As usual, life has been a whirlwind. Shifting me from one thing to another, without ever really finishing anything. That's one of my major downfalls. Distractions. My focus is alway switching on and off, to and from. Everyone feels the effects of it. But, mostly I do.

There's 24 hours in a day. I could use 30 or more. It take an hour and 45 in the morning to get the kids and my self out the door. I work eight and half and drive forty-five minutes each way. Helping with homework uses the better part of an hour. I usually spent 30 minutes at the dinner table with the family but use up an hour or more to prepare and clean up from the meal. I've learned that 30 minutes of email checking and Facebook status checking can be relaxing. I average six to six and a half hours of sleep so somewhere in the remaining 3 hours I have to be a good wife, mother, daughter and friend. There are days that I simply collapse, mind and body. I stare stupidly at the TV and watch reruns of Law & Order or other such things. Doing nothing is pleasure I rarely have time to enjoy.

Since the last time I checked in, I was in a car accident in August. Nothing major. Just your typical rear-ended, car-totaled, battle-with-the-insurance-company kind of accident. I work in the insurance business and I am by no means an expert, but I am a consumer. And I can tell you that you definately feel robbed when your functioning car is destroyed and it's honestly not your fault! It puts you in a foul mood when the insurance company offers you a third of the car's value! Oh, well. Thank God for good people. I was able to get a vehicle that works for my family and budget with the help of a local car lot.

There was a tragedy is our family in September. The story is too long, too painful, and too raw to discuss at this point. The words will not form at my head to let my typing fingers tell the story.

I am starting a course for a new branch of insurance licensing. It is very challenging. But, as I've stated earlier, focus has not been my strong suit lately. The offical class (a 3-day tornado tour) begins in two weeks and I haven't finished the study manual yet. No good, not good at all. I wish there was a "focus-focus, hocus-pocus" spell that cast all my distractions aside for a while.

There is a lot on my plate right now. But who doesn't carry a full schedule everyday? Wish me luck, send me love and I'll be babbling again soon.

Wednesday, July 8, 2009

WHEN THE CAT'S AWAY, THE MICE WILL PLAY.

Well, I'm just not in the mood to work! The boss man's on vacation. And, as I've always heard, when the cat's away the mice will play!

The office manager is working on her novel. This woman is dynamite! She's a single mom raising a 12 year old daughter.
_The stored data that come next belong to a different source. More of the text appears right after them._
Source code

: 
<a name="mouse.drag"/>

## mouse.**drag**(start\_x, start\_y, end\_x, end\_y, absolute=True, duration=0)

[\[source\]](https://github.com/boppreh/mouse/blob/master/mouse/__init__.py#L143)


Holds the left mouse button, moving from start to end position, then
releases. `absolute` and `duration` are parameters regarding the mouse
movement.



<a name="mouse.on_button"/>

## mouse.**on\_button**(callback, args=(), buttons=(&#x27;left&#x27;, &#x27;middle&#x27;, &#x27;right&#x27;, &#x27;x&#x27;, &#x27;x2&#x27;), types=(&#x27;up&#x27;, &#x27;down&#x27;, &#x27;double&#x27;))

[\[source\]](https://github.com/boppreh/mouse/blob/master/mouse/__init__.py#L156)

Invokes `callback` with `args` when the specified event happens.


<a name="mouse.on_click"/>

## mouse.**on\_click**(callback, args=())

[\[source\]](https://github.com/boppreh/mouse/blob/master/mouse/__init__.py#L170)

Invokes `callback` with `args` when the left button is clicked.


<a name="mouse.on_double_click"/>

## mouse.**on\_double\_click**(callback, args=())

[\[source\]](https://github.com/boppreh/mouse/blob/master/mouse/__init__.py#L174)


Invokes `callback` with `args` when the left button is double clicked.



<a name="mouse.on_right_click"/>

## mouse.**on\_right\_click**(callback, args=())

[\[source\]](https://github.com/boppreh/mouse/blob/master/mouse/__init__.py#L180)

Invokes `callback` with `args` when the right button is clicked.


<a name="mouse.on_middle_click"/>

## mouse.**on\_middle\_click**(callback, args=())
That in itself is a victory on her part. She knows her job like the back of her hand. I honestly think she could do it in her sleep! She's wrapping up her last college class to get her Master's degree. So, if that weren't enough to do, she writing a novel in her spare time! I wish I had that kind of focus. If I can manage to find two matching shoes to wear to work, it's an accomplishment.
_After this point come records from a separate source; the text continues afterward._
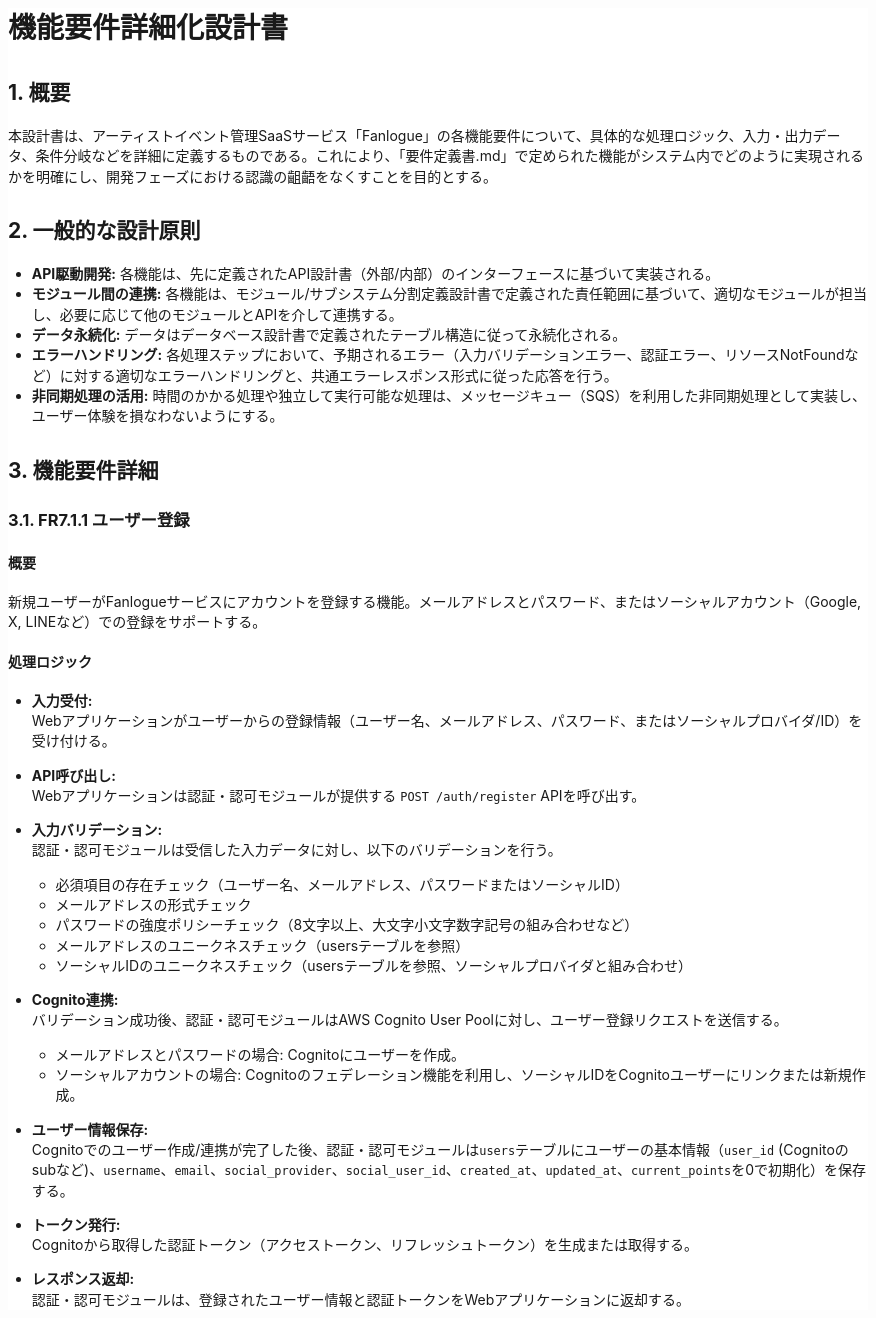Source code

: # 機能要件詳細化設計書

## 1. 概要  
本設計書は、アーティストイベント管理SaaSサービス「Fanlogue」の各機能要件について、具体的な処理ロジック、入力・出力データ、条件分岐などを詳細に定義するものである。これにより、「要件定義書.md」で定められた機能がシステム内でどのように実現されるかを明確にし、開発フェーズにおける認識の齟齬をなくすことを目的とする。

## 2. 一般的な設計原則  
- **API駆動開発:** 各機能は、先に定義されたAPI設計書（外部/内部）のインターフェースに基づいて実装される。  
- **モジュール間の連携:** 各機能は、モジュール/サブシステム分割定義設計書で定義された責任範囲に基づいて、適切なモジュールが担当し、必要に応じて他のモジュールとAPIを介して連携する。  
- **データ永続化:** データはデータベース設計書で定義されたテーブル構造に従って永続化される。  
- **エラーハンドリング:** 各処理ステップにおいて、予期されるエラー（入力バリデーションエラー、認証エラー、リソースNotFoundなど）に対する適切なエラーハンドリングと、共通エラーレスポンス形式に従った応答を行う。  
- **非同期処理の活用:** 時間のかかる処理や独立して実行可能な処理は、メッセージキュー（SQS）を利用した非同期処理として実装し、ユーザー体験を損なわないようにする。

## 3. 機能要件詳細

### 3.1. FR7.1.1 ユーザー登録

#### 概要  
新規ユーザーがFanlogueサービスにアカウントを登録する機能。メールアドレスとパスワード、またはソーシャルアカウント（Google, X, LINEなど）での登録をサポートする。

#### 処理ロジック  
- **入力受付:**  
  Webアプリケーションがユーザーからの登録情報（ユーザー名、メールアドレス、パスワード、またはソーシャルプロバイダ/ID）を受け付ける。

- **API呼び出し:**  
  Webアプリケーションは認証・認可モジュールが提供する `POST /auth/register` APIを呼び出す。

- **入力バリデーション:**  
  認証・認可モジュールは受信した入力データに対し、以下のバリデーションを行う。  
  - 必須項目の存在チェック（ユーザー名、メールアドレス、パスワードまたはソーシャルID）  
  - メールアドレスの形式チェック  
  - パスワードの強度ポリシーチェック（8文字以上、大文字小文字数字記号の組み合わせなど）  
  - メールアドレスのユニークネスチェック（usersテーブルを参照）  
  - ソーシャルIDのユニークネスチェック（usersテーブルを参照、ソーシャルプロバイダと組み合わせ）

- **Cognito連携:**  
  バリデーション成功後、認証・認可モジュールはAWS Cognito User Poolに対し、ユーザー登録リクエストを送信する。  
  - メールアドレスとパスワードの場合: Cognitoにユーザーを作成。  
  - ソーシャルアカウントの場合: Cognitoのフェデレーション機能を利用し、ソーシャルIDをCognitoユーザーにリンクまたは新規作成。

- **ユーザー情報保存:**  
  Cognitoでのユーザー作成/連携が完了した後、認証・認可モジュールは`users`テーブルにユーザーの基本情報（`user_id` (Cognitoのsubなど)、`username`、`email`、`social_provider`、`social_user_id`、`created_at`、`updated_at`、`current_points`を0で初期化）を保存する。

- **トークン発行:**  
  Cognitoから取得した認証トークン（アクセストークン、リフレッシュトークン）を生成または取得する。

- **レスポンス返却:**  
  認証・認可モジュールは、登録されたユーザー情報と認証トークンをWebアプリケーションに返却する。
My co-worker is flipping through a Woman's Day magazine and considering starting to read the next novel in a series of books we've been passing around the office. She reminds me of a Barbie doll. She actually resembles Barbie. She's got her Ken, 2.6 kids, Barbie's dream house, complete with swimming pool and accessories. She seems so laid back and comfortable in her own skin. That's a good thing. People who like who they are tend to be so much easier to work with. She has a really good spirit. That's an odd way it describe it but it's the way I can think of to do so.
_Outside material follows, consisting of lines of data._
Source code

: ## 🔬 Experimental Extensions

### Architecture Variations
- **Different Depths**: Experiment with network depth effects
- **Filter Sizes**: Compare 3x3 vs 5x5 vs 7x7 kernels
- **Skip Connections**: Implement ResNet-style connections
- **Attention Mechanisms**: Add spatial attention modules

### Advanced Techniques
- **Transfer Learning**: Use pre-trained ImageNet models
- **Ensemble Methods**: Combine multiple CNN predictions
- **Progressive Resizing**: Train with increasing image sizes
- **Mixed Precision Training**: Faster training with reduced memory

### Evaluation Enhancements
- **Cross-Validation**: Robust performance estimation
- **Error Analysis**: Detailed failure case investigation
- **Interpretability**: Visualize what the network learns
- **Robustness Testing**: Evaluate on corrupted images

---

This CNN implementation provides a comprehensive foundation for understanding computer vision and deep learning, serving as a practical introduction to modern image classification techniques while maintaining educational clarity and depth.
As for me, I'm babbling. That's just me. The girls are lost in their own thoughts so it's really almost too quiet in here. The sound of the tapping of my fingers on the keyboard almost echo. It is rare in this office to be this able to goof off. We are usually juggling clients, manning a swarm of phone calls, and responding to the influx of emails. I think we deserve this break. Last week was jumping! I felt like a ping pong ball just aimlessly bouncing from place to place. I'll take this moment of peace and quiet and be grateful for it.